Only one stretch of the data below is wanted: the lines from the one with "T8, due: Jul 5 -> Jul 6" through the one with "T12, estimate: 3d -> 0.5d", repeated exactly.
### DATA RECORDS ###
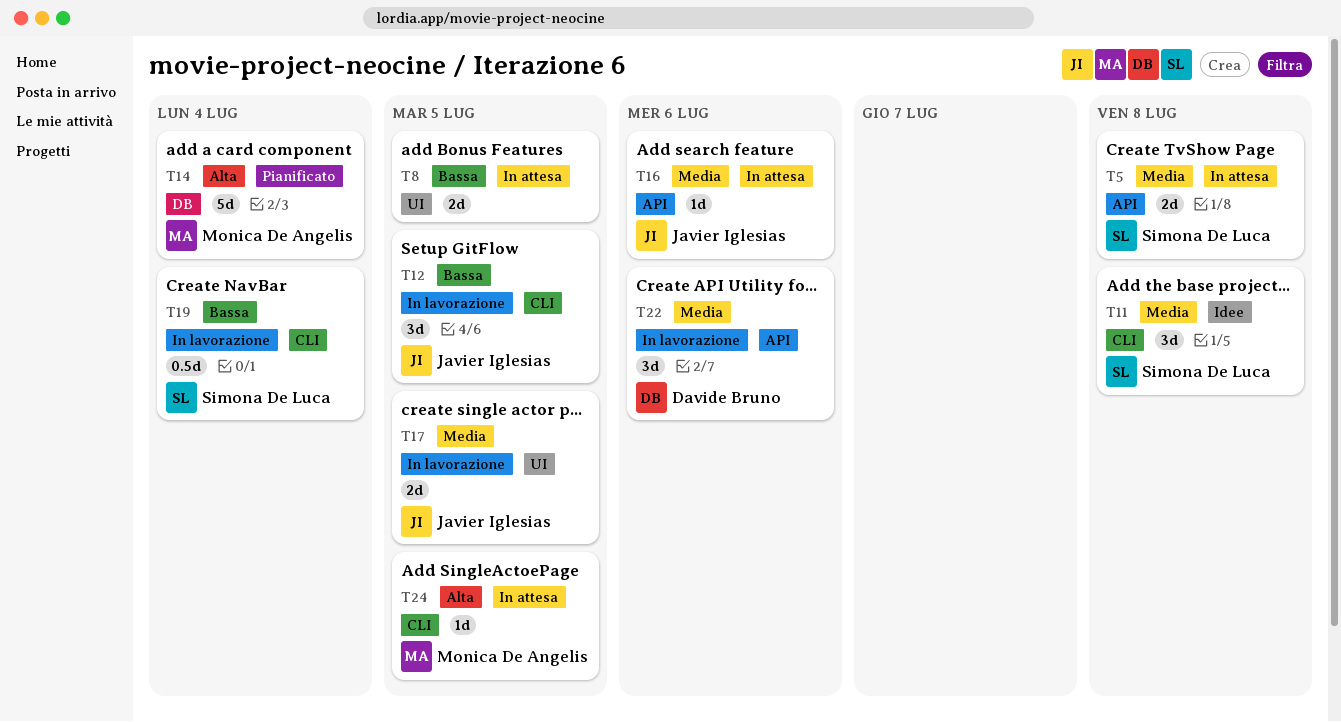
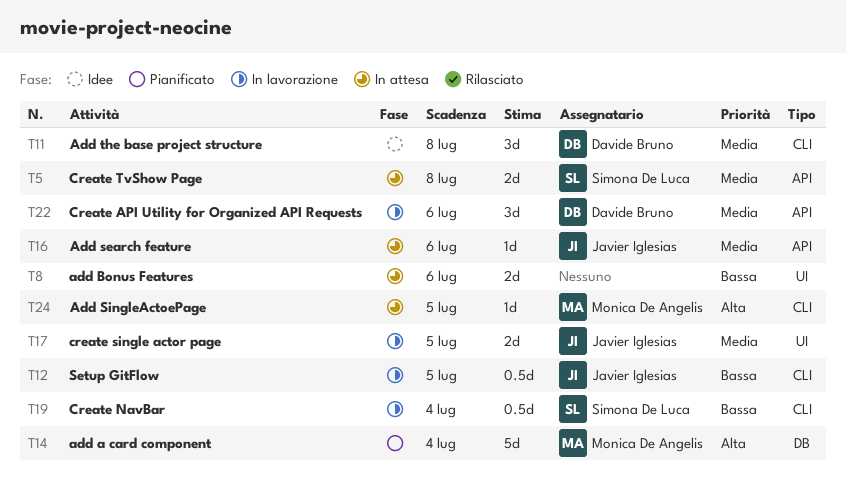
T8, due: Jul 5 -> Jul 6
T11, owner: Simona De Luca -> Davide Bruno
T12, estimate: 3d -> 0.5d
###
### DATA RECORDS ###
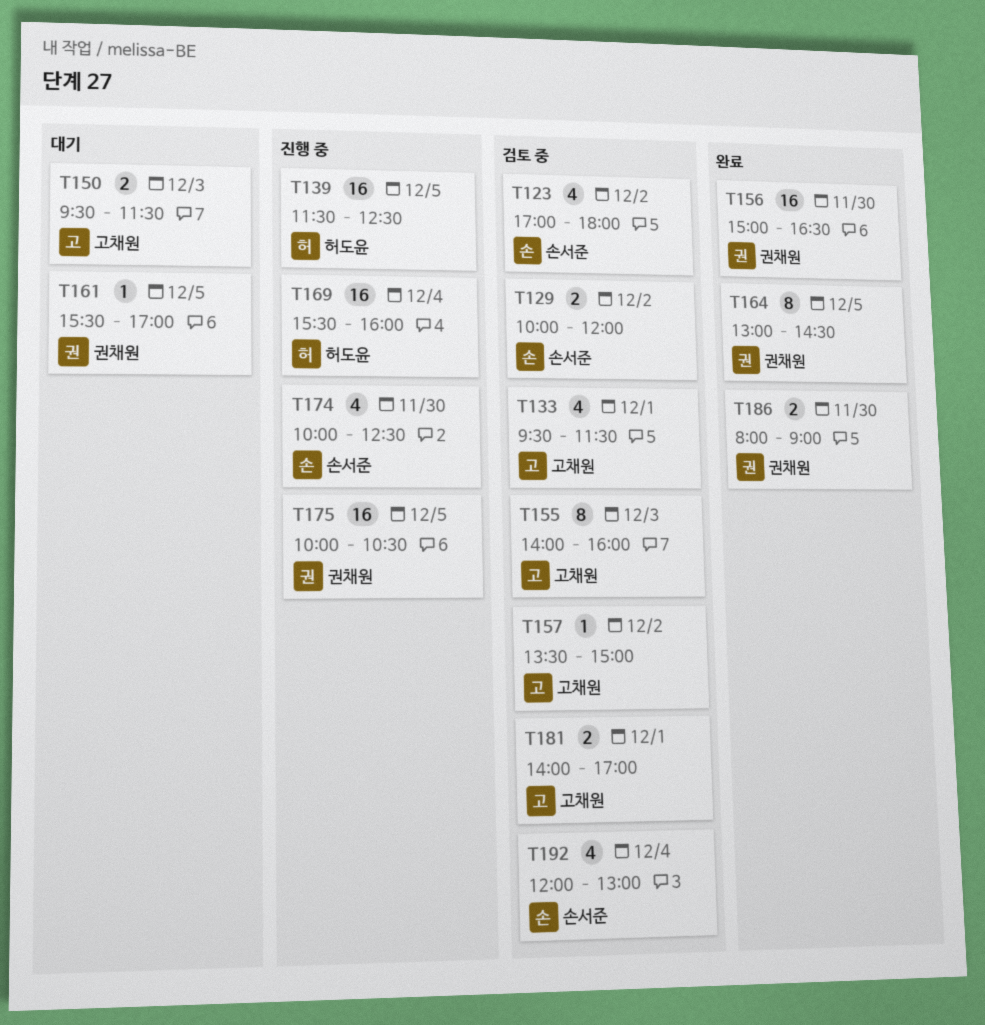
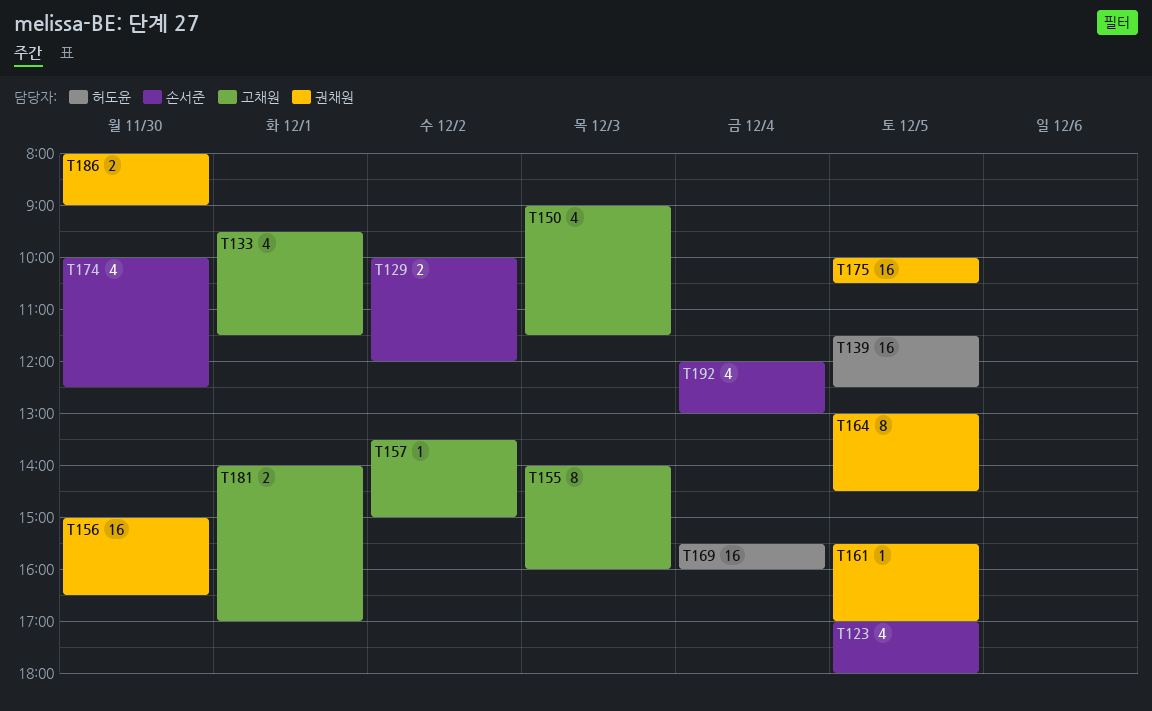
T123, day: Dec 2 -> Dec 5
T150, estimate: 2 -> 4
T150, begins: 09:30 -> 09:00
###
### DATA RECORDS ###
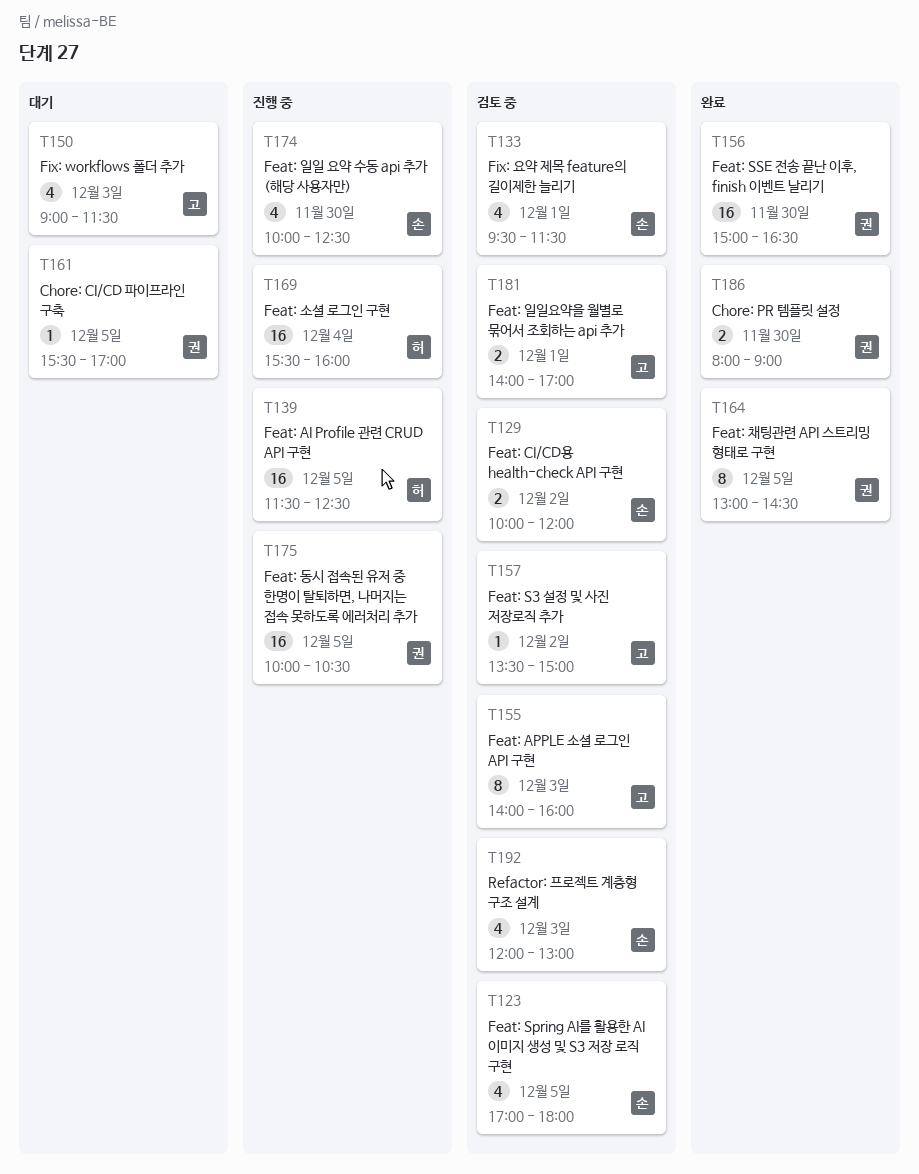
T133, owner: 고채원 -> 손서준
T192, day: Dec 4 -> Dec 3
###
ANSWER BOX
T8, due: Jul 5 -> Jul 6
T11, owner: Simona De Luca -> Davide Bruno
T12, estimate: 3d -> 0.5d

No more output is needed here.